Collection entries
....

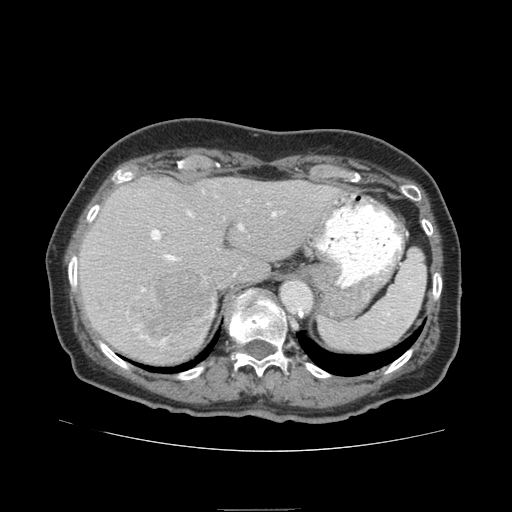
Contrast-enhanced abdominal CT (liver protocol), one axial slice. Position 59 of 95 along the scan axis. 140 kVp. Soft-tissue window (W 400 / L 40 HU). 512 × 512 image matrix, field of view 360 × 360 mm. From the clinical record (not read from this slice): diagnosis: hepatocellular carcinoma (patient treated with transarterial chemoembolisation; whether this scan precedes or follows treatment is not stated here); TNM stage (as recorded): Stage-IVA; Child-Pugh class: B; tumour nodularity: uninodular.
Structures marked on this image (semi-automatically segmented with operator editing):
- liver parenchyma outside the tumour (the mass and vessels are separate outlines, so this box may not span the whole liver): bounding box [x1, y1, x2, y2] px = [78, 176, 344, 364]
- mass: [130, 271, 217, 357]
- portal vein: [135, 211, 277, 337]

....

| Task description |
Retype every record above exactly as written, but leave out the pictures.

| Response to the task |
Contrast-enhanced abdominal CT (liver protocol), one axial slice. Position 59 of 95 along the scan axis. 140 kVp. Soft-tissue window (W 400 / L 40 HU). 512 × 512 image matrix, field of view 360 × 360 mm. From the clinical record (not read from this slice): diagnosis: hepatocellular carcinoma (patient treated with transarterial chemoembolisation; whether this scan precedes or follows treatment is not stated here); TNM stage (as recorded): Stage-IVA; Child-Pugh class: B; tumour nodularity: uninodular.
Structures marked on this image (semi-automatically segmented with operator editing):
- liver parenchyma outside the tumour (the mass and vessels are separate outlines, so this box may not span the whole liver): bounding box [x1, y1, x2, y2] px = [78, 176, 344, 364]
- mass: [130, 271, 217, 357]
- portal vein: [135, 211, 277, 337]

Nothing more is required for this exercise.